## TEXTO PARA LEITURA
################

Os obstáculos, porém, também foram apontados. A crítica mais contundente foi feita pelo presidente do conselho de administração da Toyota, Takeshi Uchiyamada, que destacou o potencial de crescimento do mercado automotivo brasileiro, mas listou as dificuldades enfrentadas pela empresa. "A energia elétrica é cara demais, os impostos são altos demais. Isso tira competitividade da economia brasileira", disse.

O executivo da Toyota, montadora que tem duas fábricas de carros no interior de São Paulo e está concluindo uma planta industrial que produzirá motores, também no interior paulista, cobrou uma política de desonerações e melhora da infraestrutura. "Precisamos fortalecer a competitividade e, enquanto indústria japonesa, vamos apoiar o Brasil para ajudá-lo a crescer", declarou Uchiyamada.

Na mesma linha, Kosei Shindo, presidente da siderúrgica Nippon Steel & Sumitomo Metal Corporation, ressaltou a intenção de contribuir com investimentos no Brasil e citou a parceria com a Vale nas minas de Carajás, no Pará, e as embarcações para transporte de minério ValeMax, importantes para a redução do frete no transporte entre os dois países.
Regis Filho/ValorSeiji Shiraki, presidente para a América Latina da Mitsubishi Corporation: estratégia para o Brasil envolve décadas

As dificuldades de fazer negócios no país também vieram à tona. "Os tributos são extremamente complexos e há a questão da propriedade intelectual. Para o fortalecimento da indústria, precisamos de um ambiente melhor de formação de recursos humanos", afirmou Shindo.

As declarações ganharam repercussão entre os executivos brasileiros. "As dificuldades apresentadas pelo presidente do conselho da Toyota, como burocracia, dificuldades de logística e muitos impostos são as mesmas vividas pela BRF ", afirmou Luiz Fernando Furlan, integrante do conselho de administração da fabricante de alimentos Brasil Foods (BRF) e ex-ministro do Desenvolvimento no governo de Luiz Inácio Lula da Silva (PT).

Para Gerson de Mello Almada, sócio-diretor do grupo Engevix, as perspectivas para o crescimento da economia brasileira para este ano e 2015 são pessimistas. Em conversa com o Valor durante o Fórum Econômico Brasil-Japão, ele disse que há cautela na definição de investimentos para os próximos anos por parte da companhia, que atua em vários setores (energia elétrica, indústria de base, infraestrutura, petróleo e gás e químico e petroquímico).

################

(Registros de dados salvos)
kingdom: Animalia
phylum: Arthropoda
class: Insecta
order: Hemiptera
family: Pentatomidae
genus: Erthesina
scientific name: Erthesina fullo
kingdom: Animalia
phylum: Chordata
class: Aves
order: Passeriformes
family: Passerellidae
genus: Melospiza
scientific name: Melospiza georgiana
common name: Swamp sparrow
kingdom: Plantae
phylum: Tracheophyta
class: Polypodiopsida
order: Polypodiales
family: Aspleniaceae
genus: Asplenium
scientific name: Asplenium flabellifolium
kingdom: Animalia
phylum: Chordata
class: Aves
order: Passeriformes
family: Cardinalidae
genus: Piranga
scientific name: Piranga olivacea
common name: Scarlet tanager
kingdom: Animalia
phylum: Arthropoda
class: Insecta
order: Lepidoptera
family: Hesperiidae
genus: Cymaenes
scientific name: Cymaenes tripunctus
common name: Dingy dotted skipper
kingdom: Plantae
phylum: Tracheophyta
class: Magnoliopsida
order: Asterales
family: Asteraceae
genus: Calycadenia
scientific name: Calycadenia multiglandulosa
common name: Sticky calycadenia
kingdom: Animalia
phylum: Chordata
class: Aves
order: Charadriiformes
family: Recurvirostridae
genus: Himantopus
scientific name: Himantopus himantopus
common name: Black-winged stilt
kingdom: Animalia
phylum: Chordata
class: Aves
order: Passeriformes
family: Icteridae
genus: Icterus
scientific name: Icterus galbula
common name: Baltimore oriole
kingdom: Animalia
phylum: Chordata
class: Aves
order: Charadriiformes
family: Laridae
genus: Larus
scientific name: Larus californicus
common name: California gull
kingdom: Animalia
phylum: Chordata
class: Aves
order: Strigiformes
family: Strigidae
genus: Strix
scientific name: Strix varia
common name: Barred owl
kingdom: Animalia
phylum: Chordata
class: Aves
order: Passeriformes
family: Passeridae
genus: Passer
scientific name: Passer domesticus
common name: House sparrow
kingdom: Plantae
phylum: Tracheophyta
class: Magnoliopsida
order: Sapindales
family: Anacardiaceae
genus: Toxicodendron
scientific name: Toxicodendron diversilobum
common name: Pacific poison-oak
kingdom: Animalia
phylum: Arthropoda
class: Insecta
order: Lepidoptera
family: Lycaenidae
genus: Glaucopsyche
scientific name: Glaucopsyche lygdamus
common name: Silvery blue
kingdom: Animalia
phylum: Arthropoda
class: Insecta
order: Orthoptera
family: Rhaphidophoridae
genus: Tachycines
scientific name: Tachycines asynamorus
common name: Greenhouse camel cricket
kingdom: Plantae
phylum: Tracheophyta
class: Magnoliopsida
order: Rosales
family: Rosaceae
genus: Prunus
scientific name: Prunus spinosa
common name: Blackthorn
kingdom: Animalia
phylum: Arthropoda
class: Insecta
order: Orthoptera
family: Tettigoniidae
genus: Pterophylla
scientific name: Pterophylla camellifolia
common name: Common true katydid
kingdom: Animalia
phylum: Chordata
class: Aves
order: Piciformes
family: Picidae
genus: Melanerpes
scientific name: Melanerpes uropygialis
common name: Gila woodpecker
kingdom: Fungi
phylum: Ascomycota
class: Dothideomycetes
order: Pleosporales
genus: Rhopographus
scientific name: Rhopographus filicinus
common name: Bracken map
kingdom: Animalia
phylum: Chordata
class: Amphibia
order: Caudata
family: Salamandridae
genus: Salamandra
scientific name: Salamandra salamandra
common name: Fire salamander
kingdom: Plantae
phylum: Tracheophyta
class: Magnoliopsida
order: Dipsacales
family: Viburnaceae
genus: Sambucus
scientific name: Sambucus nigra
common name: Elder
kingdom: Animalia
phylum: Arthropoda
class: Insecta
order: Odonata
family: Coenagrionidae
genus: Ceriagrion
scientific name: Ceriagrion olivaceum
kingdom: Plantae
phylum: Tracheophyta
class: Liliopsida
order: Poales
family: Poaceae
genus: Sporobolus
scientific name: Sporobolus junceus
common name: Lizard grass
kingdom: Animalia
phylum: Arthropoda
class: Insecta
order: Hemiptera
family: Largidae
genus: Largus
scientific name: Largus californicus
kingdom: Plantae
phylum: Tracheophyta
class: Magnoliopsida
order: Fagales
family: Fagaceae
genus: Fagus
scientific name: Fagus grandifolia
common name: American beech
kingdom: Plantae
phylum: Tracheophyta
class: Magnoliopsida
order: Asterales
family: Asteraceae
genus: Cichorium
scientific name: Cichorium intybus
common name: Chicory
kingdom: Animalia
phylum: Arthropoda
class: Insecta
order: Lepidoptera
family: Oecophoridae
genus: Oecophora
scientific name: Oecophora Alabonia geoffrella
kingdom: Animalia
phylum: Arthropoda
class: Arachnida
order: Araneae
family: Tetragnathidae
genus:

################

## O QUE FAZER
1/ Reescreva o trecho do texto sobre o fórum Brasil-Japão que vai de "As dificuldades de" até "da Silva (PT).", inclusive, trocando "executivos brasileiros" por "empresários brasileiros".
2/ Por favor, escreva a continuação do texto sobre o fórum Brasil-Japão a partir do ponto em que ele termina.

## RESPOSTAS POR ITEM
1/
As dificuldades de fazer negócios no país também vieram à tona. "Os tributos são extremamente complexos e há a questão da propriedade intelectual. Para o fortalecimento da indústria, precisamos de um ambiente melhor de formação de recursos humanos", afirmou Shindo.

As declarações ganharam repercussão entre os empresários brasileiros. "As dificuldades apresentadas pelo presidente do conselho da Toyota, como burocracia, dificuldades de logística e muitos impostos são as mesmas vividas pela BRF ", afirmou Luiz Fernando Furlan, integrante do conselho de administração da fabricante de alimentos Brasil Foods (BRF) e ex-ministro do Desenvolvimento no governo de Luiz Inácio Lula da Silva (PT).

2/
"Olhamos [para a economia brasileira em 2014 e 2015] pessimisticamente, preferimos aguardar oportunidades antes de determinar nossos investimentos", contou Almada. Como justificativa para expectativas negativas, ele citou "os desarmes nos setores elétricos e de petróleo e gás", que prejudicaram os negócios da empresa. Almada mencionou que a Engevix Construções Oceânicas (Ecovix), unidade do grupo em Rio Grande (RS) que produz plataformas e navios para a indústria de petróleo, está há quatro anos sem novas encomendas. "Um negócio no setor naval vive de novos projetos, sem eles tivemos de cortar 20% da mão de obra", acrescentou o executivo.

Responsável pelos investimentos e operação dos aeroportos de Brasília e São Gonçalo do Amarante, no Rio Grande do Norte, a Engevix aposta suas fichas, para 2014 e 2015, na infraestrutura. Almada citou como oportunidades projetos de parceria público-privada (PPP) em mobilidade urbana no Estado de São Paulo e obras de saneamento básico.

O plano do governo japonês é ampliar os laços econômicos não só com o Brasil, mas como toda a América Latina. "Não só missões de empresários serão mais frequentes ao país nos próximos anos. Ministros, secretários e outros quadros do governo farão visitas mais frequentes. A América Latina tem grande parte na estratégia de crescimento do Japão, que vê na maior inserção internacional um dos seus motores. A região é a que recebe o maior número de empresas nipônicas", declarou o primeiro-ministro Shinzo Abe.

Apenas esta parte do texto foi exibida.